[Exercise inputs Boundary: Start]

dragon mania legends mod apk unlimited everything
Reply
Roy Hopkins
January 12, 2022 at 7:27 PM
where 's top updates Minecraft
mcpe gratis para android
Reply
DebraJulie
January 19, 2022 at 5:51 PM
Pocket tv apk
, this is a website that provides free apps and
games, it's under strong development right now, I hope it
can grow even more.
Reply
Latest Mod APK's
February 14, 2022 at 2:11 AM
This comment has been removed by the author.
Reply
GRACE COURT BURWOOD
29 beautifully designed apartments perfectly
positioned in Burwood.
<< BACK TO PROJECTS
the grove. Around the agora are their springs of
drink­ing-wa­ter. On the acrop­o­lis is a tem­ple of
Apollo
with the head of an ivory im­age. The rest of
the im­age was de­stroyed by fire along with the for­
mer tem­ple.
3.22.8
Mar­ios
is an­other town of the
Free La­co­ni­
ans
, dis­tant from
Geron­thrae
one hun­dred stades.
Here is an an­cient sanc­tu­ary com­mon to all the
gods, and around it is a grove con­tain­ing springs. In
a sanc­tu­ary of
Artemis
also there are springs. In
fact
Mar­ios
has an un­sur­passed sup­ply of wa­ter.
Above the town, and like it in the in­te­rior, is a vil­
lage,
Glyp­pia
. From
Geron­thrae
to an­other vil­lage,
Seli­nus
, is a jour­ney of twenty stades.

[Exercise inputs Boundary: End]
[Exercise inputs Boundary: Start]

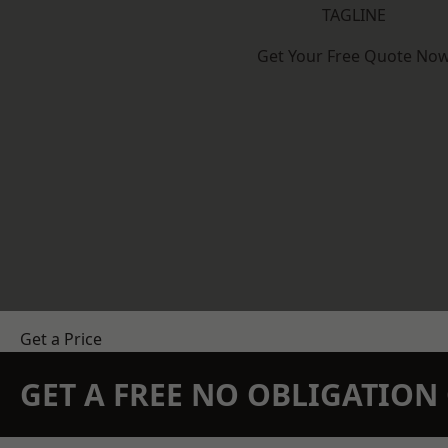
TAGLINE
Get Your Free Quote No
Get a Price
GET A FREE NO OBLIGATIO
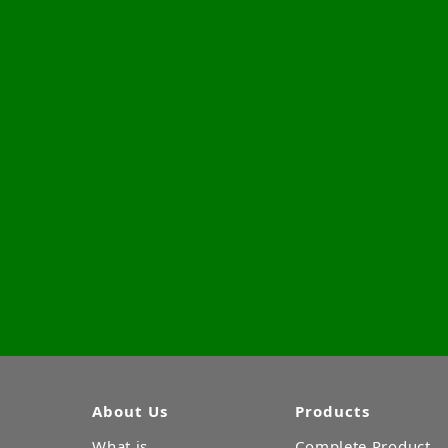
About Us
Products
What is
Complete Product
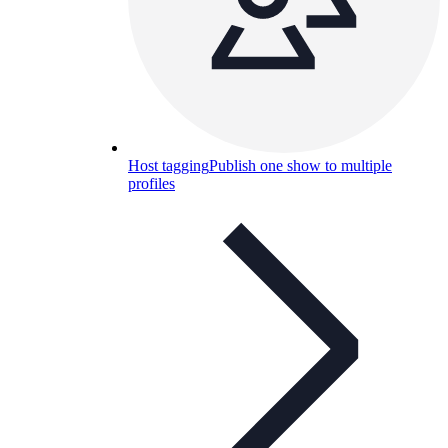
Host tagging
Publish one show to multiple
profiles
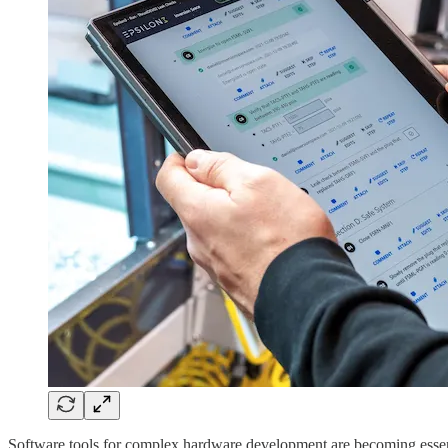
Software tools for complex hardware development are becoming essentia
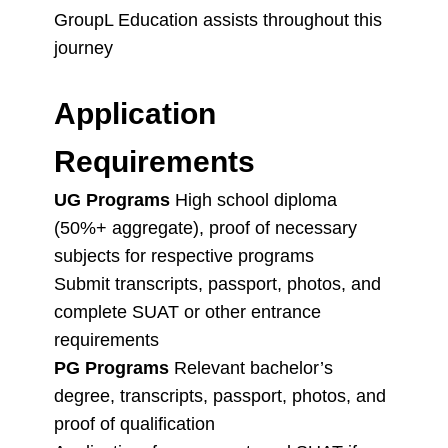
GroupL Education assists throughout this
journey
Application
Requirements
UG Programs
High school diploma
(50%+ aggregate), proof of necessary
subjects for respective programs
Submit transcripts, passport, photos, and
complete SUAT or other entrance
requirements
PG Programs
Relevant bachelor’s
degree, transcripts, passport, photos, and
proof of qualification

[Exercise inputs Boundary: End]
[Exercise inputs Boundary: Start]

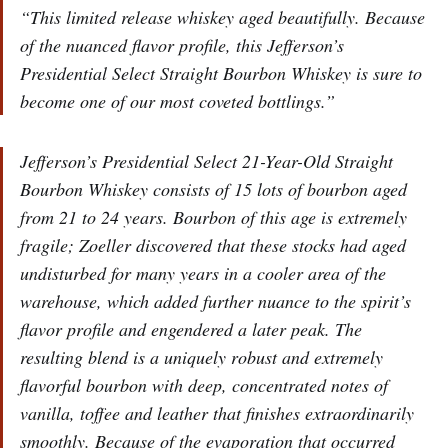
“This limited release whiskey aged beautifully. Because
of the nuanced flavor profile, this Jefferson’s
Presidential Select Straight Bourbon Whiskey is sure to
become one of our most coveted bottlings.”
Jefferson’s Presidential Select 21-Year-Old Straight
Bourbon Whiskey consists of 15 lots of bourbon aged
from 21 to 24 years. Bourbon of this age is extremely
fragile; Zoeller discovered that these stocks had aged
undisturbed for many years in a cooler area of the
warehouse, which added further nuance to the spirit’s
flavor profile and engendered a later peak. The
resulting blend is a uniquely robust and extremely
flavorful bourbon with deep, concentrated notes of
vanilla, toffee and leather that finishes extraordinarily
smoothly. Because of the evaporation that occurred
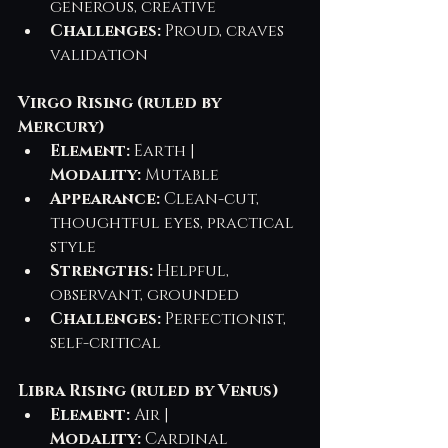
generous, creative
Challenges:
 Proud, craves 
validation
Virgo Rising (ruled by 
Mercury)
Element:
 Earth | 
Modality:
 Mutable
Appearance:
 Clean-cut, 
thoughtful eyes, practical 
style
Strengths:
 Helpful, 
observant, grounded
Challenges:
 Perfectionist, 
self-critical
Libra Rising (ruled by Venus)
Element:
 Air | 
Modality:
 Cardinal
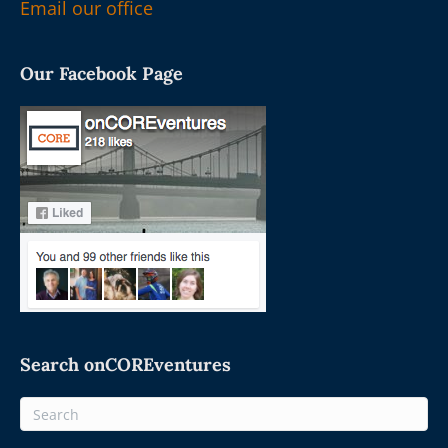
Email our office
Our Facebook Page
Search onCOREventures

[Exercise inputs Boundary: End]

• Task requirements
Look through the material above and print exactly the lines from the one containing "from 21 to 24" to the one containing "resulting blend is", both included, and nothing more.

• Solved exercise
from 21 to 24 years. Bourbon of this age is extremely
fragile; Zoeller discovered that these stocks had aged
undisturbed for many years in a cooler area of the
warehouse, which added further nuance to the spirit’s
flavor profile and engendered a later peak. The
resulting blend is a uniquely robust and extremely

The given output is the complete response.